Trata-se de avanço normativo que visa conferir maior racionalidade e previsibilidade ao exercício do poder cautelar, reduzindo a margem de discricionariedade judicial e reforçando a necessidade de decisões ancoradas em critérios empíricos e verificáveis.
O primeiro aspecto que merece destaque é que a nova disposição não suprime a possibilidade de relaxamento da prisão ilegal — consectário direto do art. 5º, inciso LXV, da Constituição Federal — segundo o qual toda prisão ilegal deve ser imediatamente relaxada pela autoridade judiciária. A recusa arbitrária do magistrado em fazê-lo configura crime de abuso de autoridade (Lei nº 13.869/2019, art. 9º, parágrafo único, inciso I). Da decisão que relaxa o flagrante cabe recurso em sentido estrito (art. 581, V, CPP); da que o mantém, cabe habeas corpus.
Além disso, a conversão da prisão em flagrante em preventiva somente é admissível quando preenchidos os requisitos do art. 312 do CPP e quando se demonstrarem inadequadas ou insuficientes as medidas cautelares diversas da prisão. A adoção dessas medidas alternativas não vulnera os direitos das vítimas nem traduz impunidade; ao contrário, representa instrumento de modernização da justiça penal e de racionalização do sistema penitenciário, contribuindo para a contenção do encarceramento desnecessário e para a gestão eficiente da política criminal.
De acordo com a nova redação, são circunstâncias que recomendam a conversão: a prática reiterada de infrações, o cometimento de crime com violência ou grave ameaça, a reincidência em audiência de custódia, a prática de novo delito durante inquérito ou ação penal, a fuga ou perigo de fuga e o risco à investigação ou à prova. Tais hipóteses, contudo, não se revestem de automaticidade.

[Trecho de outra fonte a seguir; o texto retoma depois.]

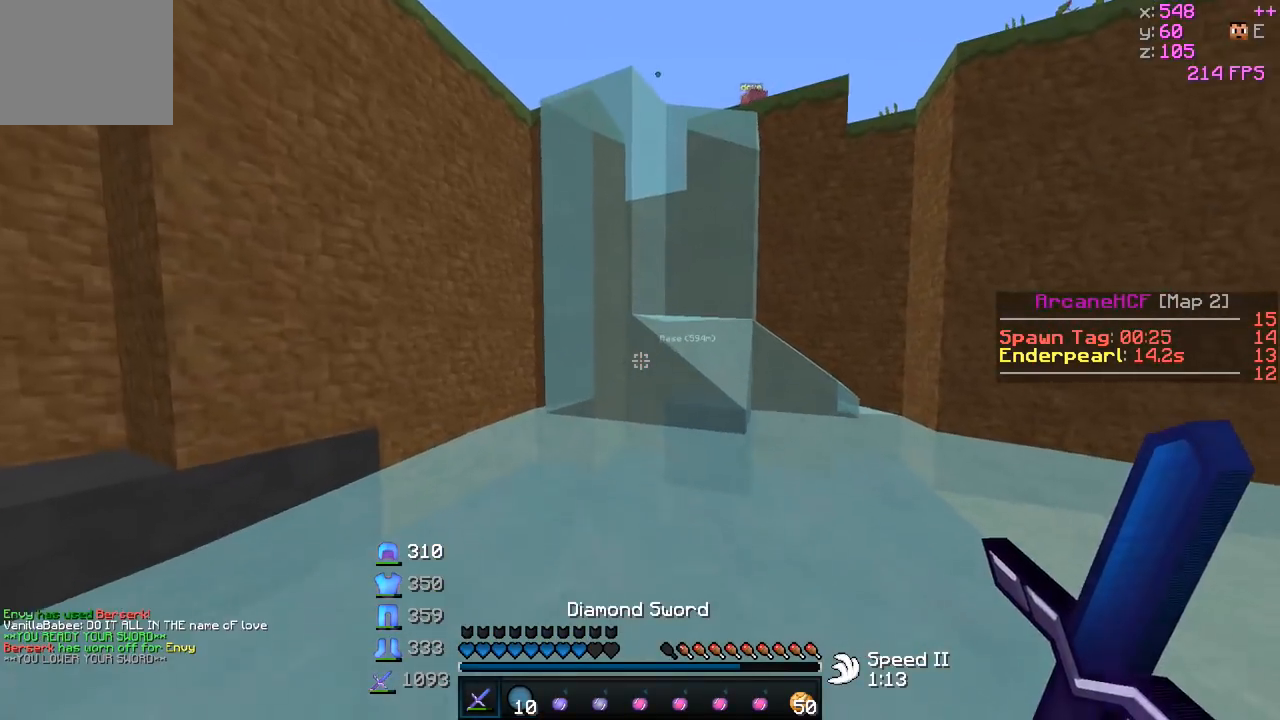
{"keys": ["w"], "events": []}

São critérios orientadores, de caráter indicativo, cuja aplicação exige sempre decisão individualizada e devidamente fundamentada, à luz do princípio da proporcionalidade, sob pena de configurar indevida antecipação de pena.
O emprego do verbo recomendar, expressão já utilizada pelo legislador em outros dispositivos do CPP (arts. 313, § 1º; 325, § 1º; e 492, I, “e”), evidencia tratar-se de situações em que a prisão preventiva, embora não obrigatória, se apresenta como resposta cautelar juridicamente adequada e socialmente necessária. A inovação legal não impõe um dever de decretar, mas estabelece zonas de plausibilidade que ampliam a segurança hermenêutica do julgador. Ao enunciar circunstâncias em que a prisão é recomendável, o legislador fornece ao magistrado um itinerário normativo para a decisão, mitigando subjetivismos e assegurando maior uniformidade interpretativa, sem, contudo, esvaziar o dever de fundamentação concreta.

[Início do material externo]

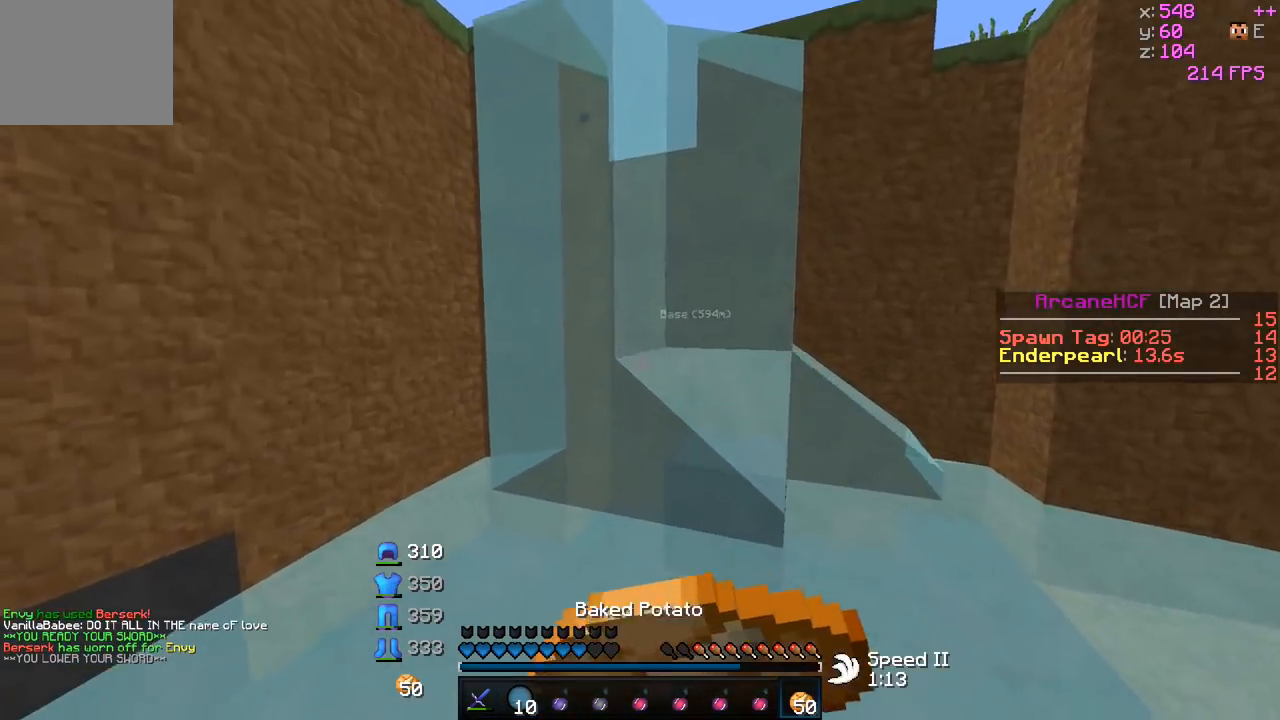
{"keys": ["w"], "events": []}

É certo, porém, que as características pessoais do preso ou a gravidade abstrata do delito não constituem, por si sós, fundamento legítimo para a prisão preventiva. A jurisprudência nacional e interamericana converge no sentido de que a medida cautelar extrema deve apoiar-se em elementos fáticos concretos, vedando-se justificativas genéricas ou fórmulas estereotipadas. Ademais, reafirma-se o dever de reavaliar periodicamente a necessidade da custódia e de privilegiar, sempre que possível, alternativas menos gravosas à liberdade.
A nova lei, portanto, busca atenuar a volatilidade decisória e a insegurança jurídica, ao enunciar de forma expressa circunstâncias que recomendam a conversão do flagrante em preventiva, favorecendo maior coerência e previsibilidade nas decisões judiciais.
Nesse contexto, o combate à reiteração delitiva é fortalecido pela inclusão explícita da “prática reiterada de infrações penais” e pela previsão de que o agente liberado em audiência de custódia por outra infração possa ter a prisão convertida, quando demonstrado risco de reincidência. A medida visa proteger a ordem pública e assegurar maior efetividade à tutela penal.
De igual modo, o foco na gravidade e na instrução processual se reflete nas referências a crimes cometidos com violência ou grave ameaça, ao perigo de fuga e ao risco de perturbação da prova — elementos que orientam o juiz a avaliar concretamente a necessidade da prisão cautelar, garantindo a higidez da investigação e do processo.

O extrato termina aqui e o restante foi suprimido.